━━ TEXTE À ÉTUDIER

Point de vue : Les cultures patrimoniales ont leurs avantages... et leurs limites

25 Janvier 2025 Publié dans #Agronomie, #Biodiversité, #Ressources génétiques

Point de vue : Les cultures patrimoniales ont leurs avantages... et leurs limites

 

Jack DeWitt, AGDAILY*

 

 

Image : Andrew Joseph Folts, Shutterstock

 

 

Il y a quelques années, j'ai déposé des raisins dans un laboratoire pour qu'ils soient testés afin de déterminer s'ils étaient proches de la maturité de récolte. Lorsque j'ai franchi la porte, des pommes étaient posées sur le comptoir – de petites pommes qui provenaient manifestement du jardin de quelqu'un. Je les ai commentées et l'employé a insisté pour que j'en prenne une. « Ce sont des McIntosh de mon jardin, et vous n'avez jamais goûté une meilleure pomme. »

 

En silence, je n'étais pas d'accord. Il est difficile de battre une Fuji, même si Cosmic Crisp s'en rapproche.

 

Je me demande souvent pourquoi les gens s'enthousiasment pour les cultures patrimoniales, en particulier les légumes. Beaucoup d'entre elles sont sujettes à des virus et à d'autres maladies pour lesquelles des variétés améliorées ont été sélectionnées pour leur résistance. Certaines produisent des fruits de mauvaise qualité lorsqu'elles sont exposées à des conditions de végétation défavorables, comme les tomates qui se fendent en réaction à un excès d'eau ou qui sont atteintes de pourriture sèche en cas de sécheresse.

 

Il est vrai que les anciennes variétés ont parfois un meilleur goût, une caractéristique à laquelle les sélectionneurs n'ont pas accordé suffisamment d'attention. Mais cela est en train de changer.

 

Les variétés patrimoniales doivent avoir au moins 50 ans. Toutes les variétés patrimoniales sont, bien entendu, des descendantes de variétés patrimoniales plus anciennes. En ce qui concerne les pommes, leur domestication a commencé avec les voyageurs de la route de la soie il y a environ 2.000 ans. Une pomme sauvage d'Asie centrale, Malus sieversii, a été ramassée par les voyageurs et les graines ont été dispersées de la Chine à Rome. Les plants ainsi obtenus se sont hybridés avec des pommetiers originaires d'Asie et d'Europe, ce qui a finalement donné la pomme familière d'aujourd'hui, Malus domestica.

 

Les Puritains et d'autres ont apporté avec eux leurs variétés préférées et ont commencé à planter leurs vergers à partir de graines. Cette pratique a été reprise par les Indiens d'Amérique et les trappeurs, qui ont répandu la pomme dans toute l'Amérique du Nord, avec de nouvelles hybridations avec les pommetiers indigènes.

 

Ils ne savaient peut-être pas toujours quel type de pomme ils obtiendraient lorsqu'ils mettaient une graine en terre, mais en cours de route, certaines ont été remarquables et multipliées par clonage et greffage. Aujourd'hui, plus de 7.000 variétés sont cultivées en Amérique du Nord.

━━━━
━━ LISTE DES ENREGISTREMENTS

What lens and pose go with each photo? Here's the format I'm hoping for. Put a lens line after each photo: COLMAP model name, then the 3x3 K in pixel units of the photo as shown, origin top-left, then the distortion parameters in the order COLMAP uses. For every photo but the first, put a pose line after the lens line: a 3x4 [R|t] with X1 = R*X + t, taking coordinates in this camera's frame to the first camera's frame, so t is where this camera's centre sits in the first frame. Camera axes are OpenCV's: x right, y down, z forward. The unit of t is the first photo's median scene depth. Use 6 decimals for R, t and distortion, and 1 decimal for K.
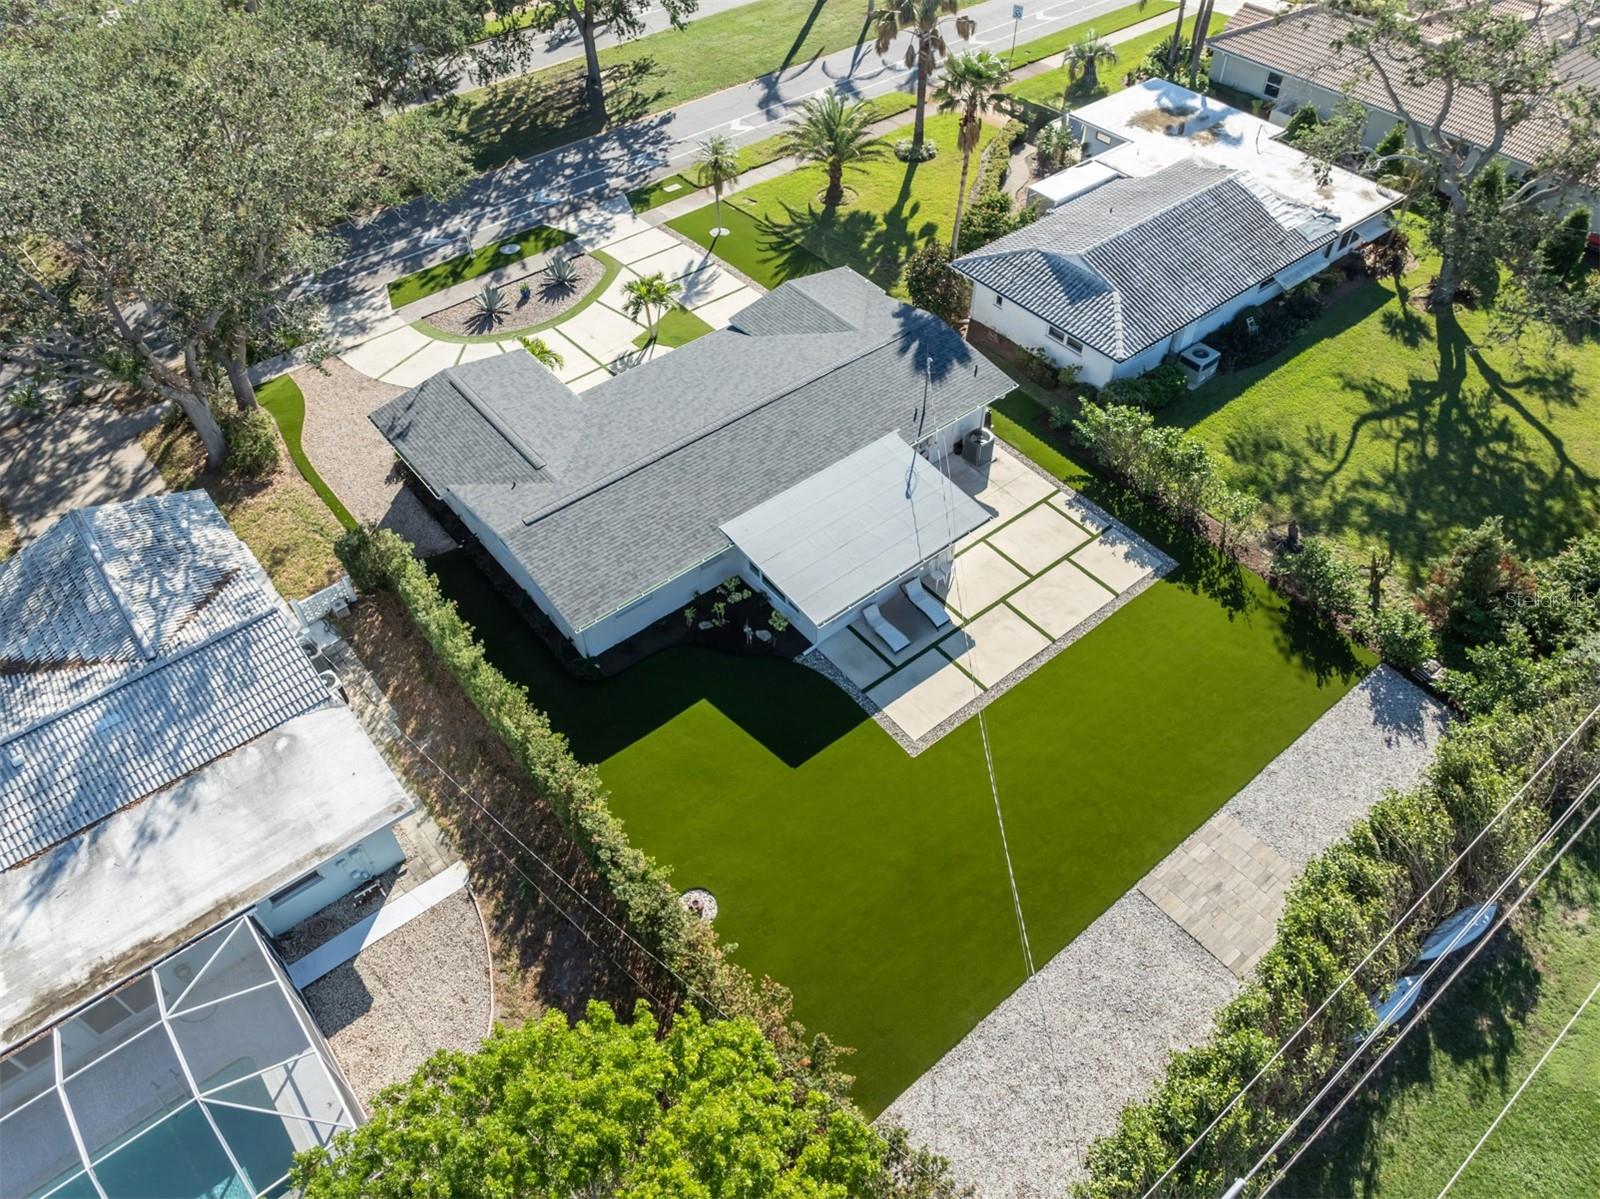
lens RADIAL K [[1103.1, 0, 800.0], [0, 1103.1, 599.5], [0, 0, 1]] dist [-0.023260, 0.000961]
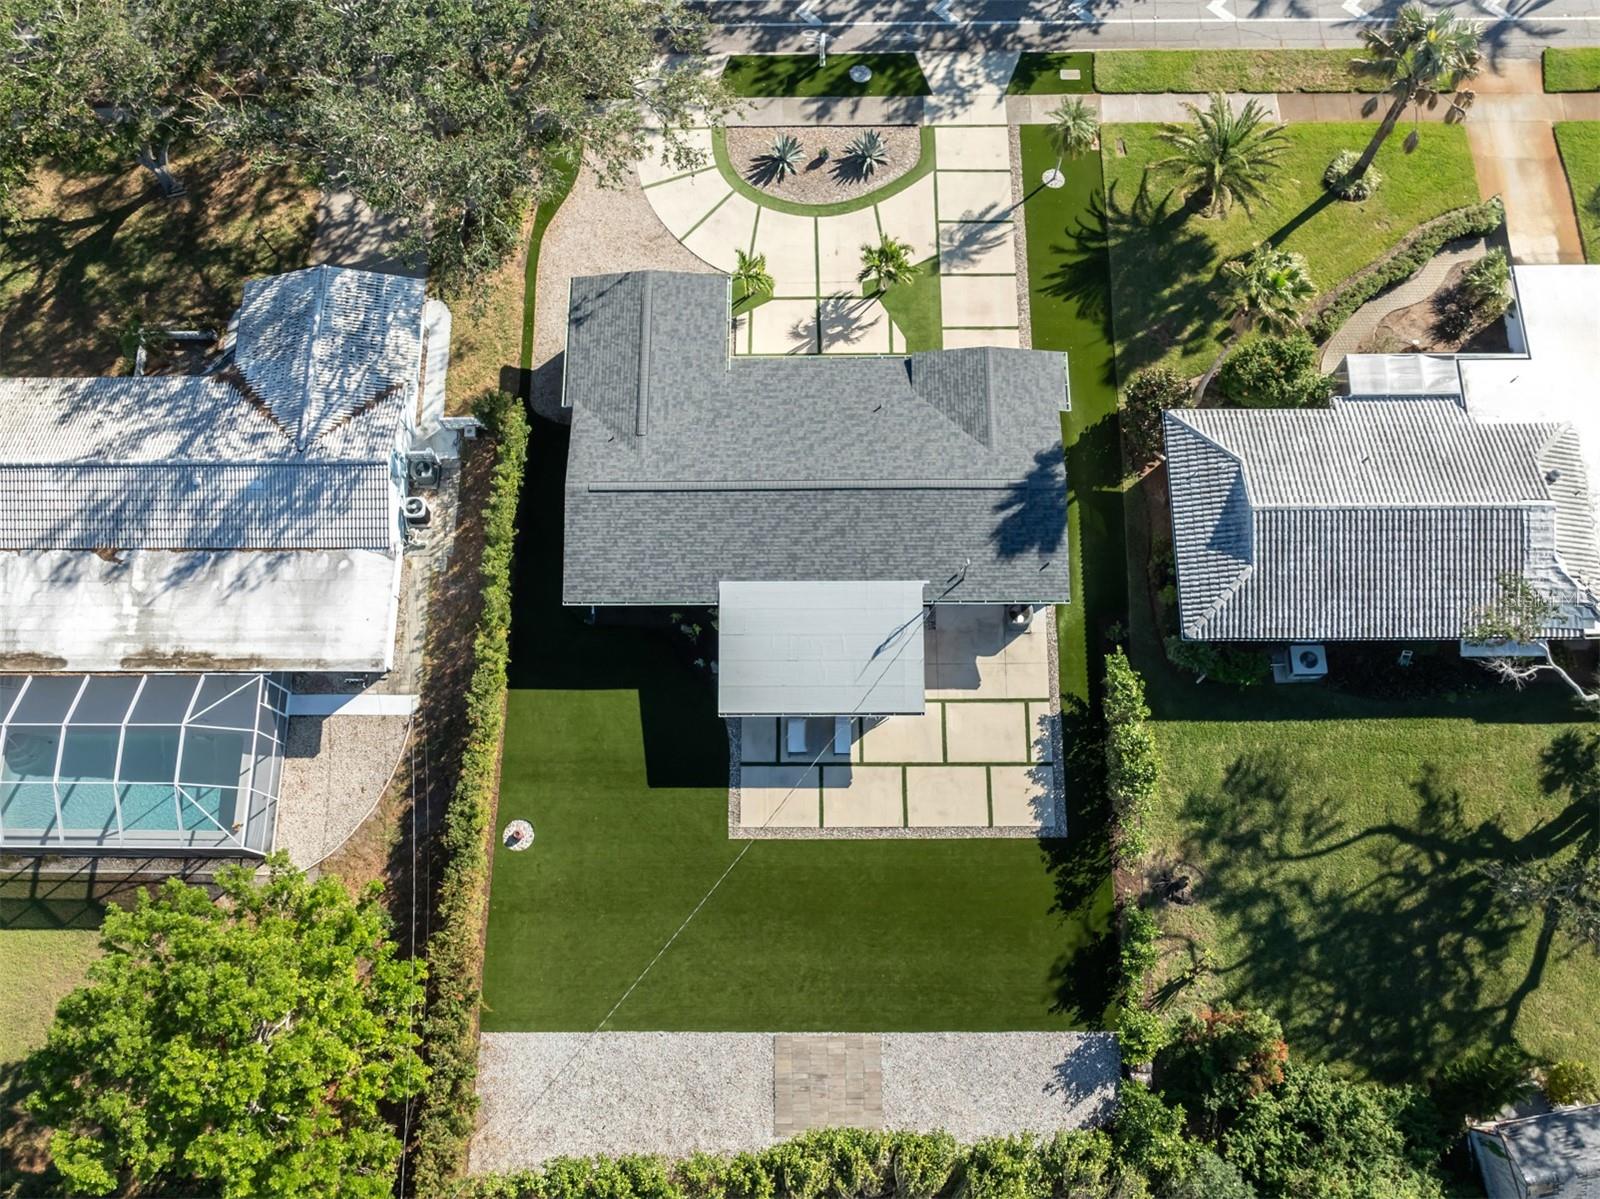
lens RADIAL K [[1264.9, 0, 800.0], [0, 1264.9, 599.5], [0, 0, 1]] dist [-0.007029, -0.057623]
pose [[0.773645, 0.605398, -0.186997, 0.231689], [-0.458210, 0.738387, 0.494802, -0.688827], [0.437628, -0.297117, 0.848648, -0.089375]]
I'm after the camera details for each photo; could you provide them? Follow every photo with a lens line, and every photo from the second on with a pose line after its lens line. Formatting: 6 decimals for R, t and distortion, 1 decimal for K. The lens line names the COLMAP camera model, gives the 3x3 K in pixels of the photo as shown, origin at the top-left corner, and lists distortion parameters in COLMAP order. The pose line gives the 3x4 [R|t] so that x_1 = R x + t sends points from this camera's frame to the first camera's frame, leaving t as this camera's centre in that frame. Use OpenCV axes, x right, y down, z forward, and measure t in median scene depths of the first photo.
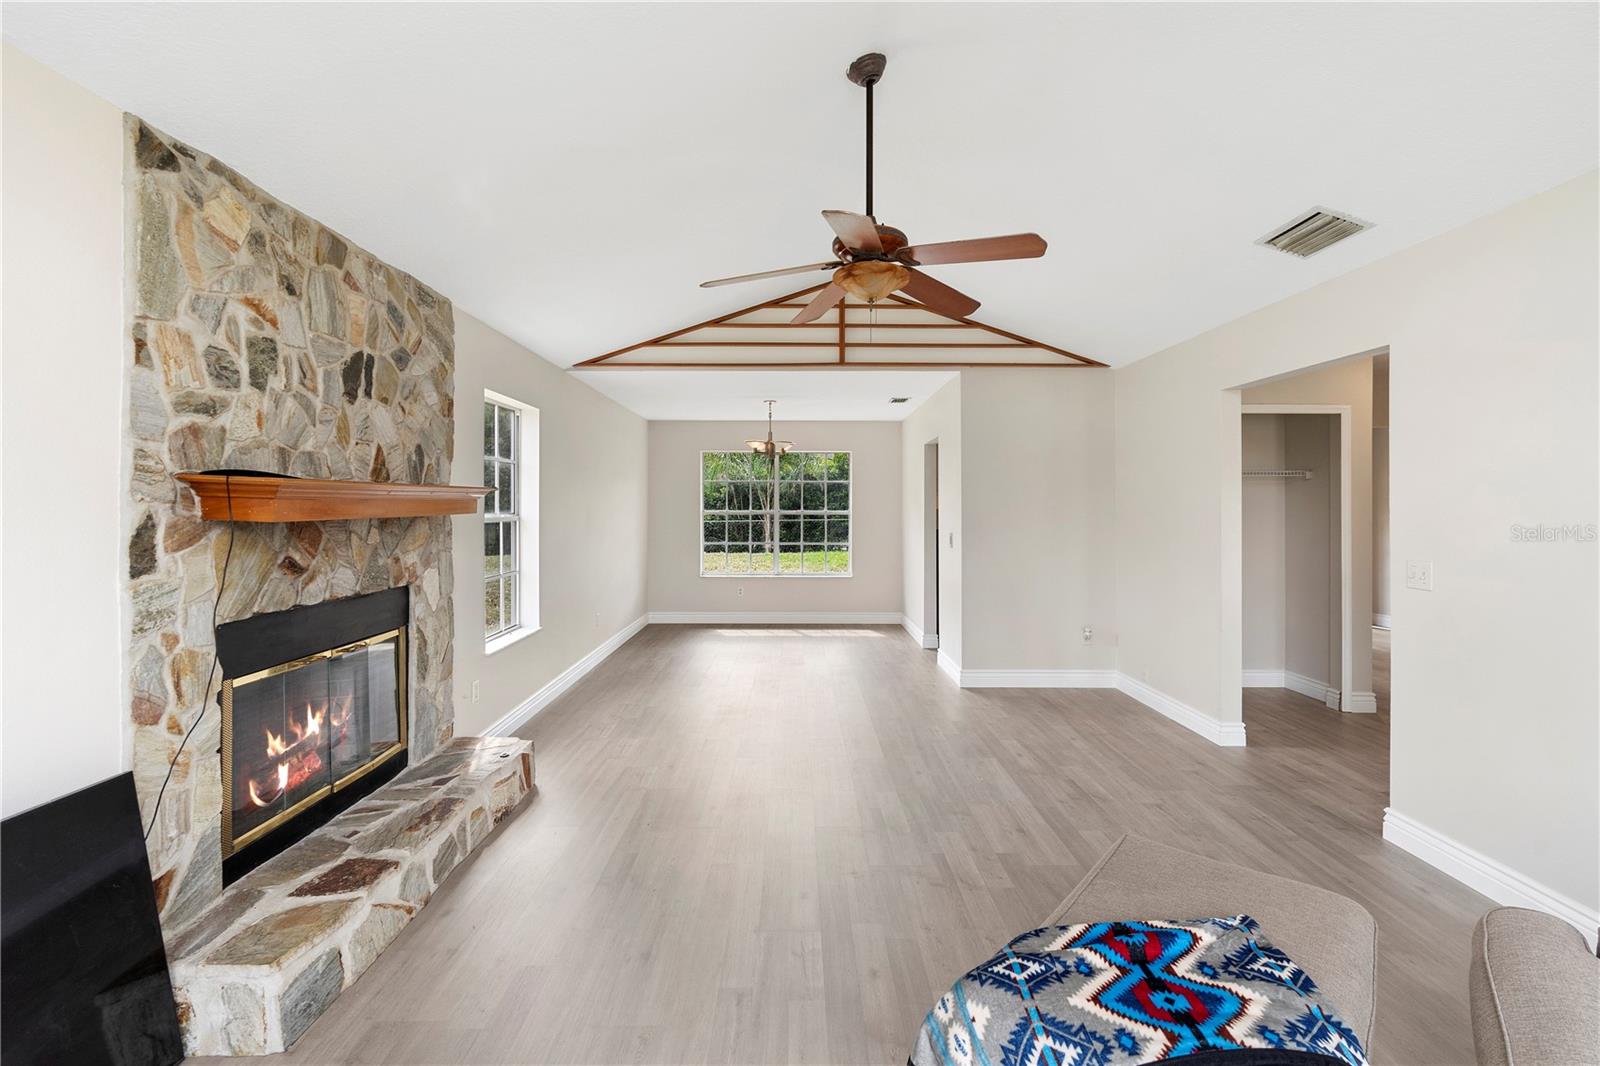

━━━━

**DÉTAILS DE L'EXERCICE:** Recopiez sans rien changer le passage du texte sur les cultures patrimoniales qui s'ouvre sur les mots contenant « Les Puritains et » et se clôt sur « les pommetiers indigènes. ». Les enregistrements proviennent d'une autre source.

**RÉPONSE ATTENDUE:**
Les Puritains et d'autres ont apporté avec eux leurs variétés préférées et ont commencé à planter leurs vergers à partir de graines. Cette pratique a été reprise par les Indiens d'Amérique et les trappeurs, qui ont répandu la pomme dans toute l'Amérique du Nord, avec de nouvelles hybridations avec les pommetiers indigènes.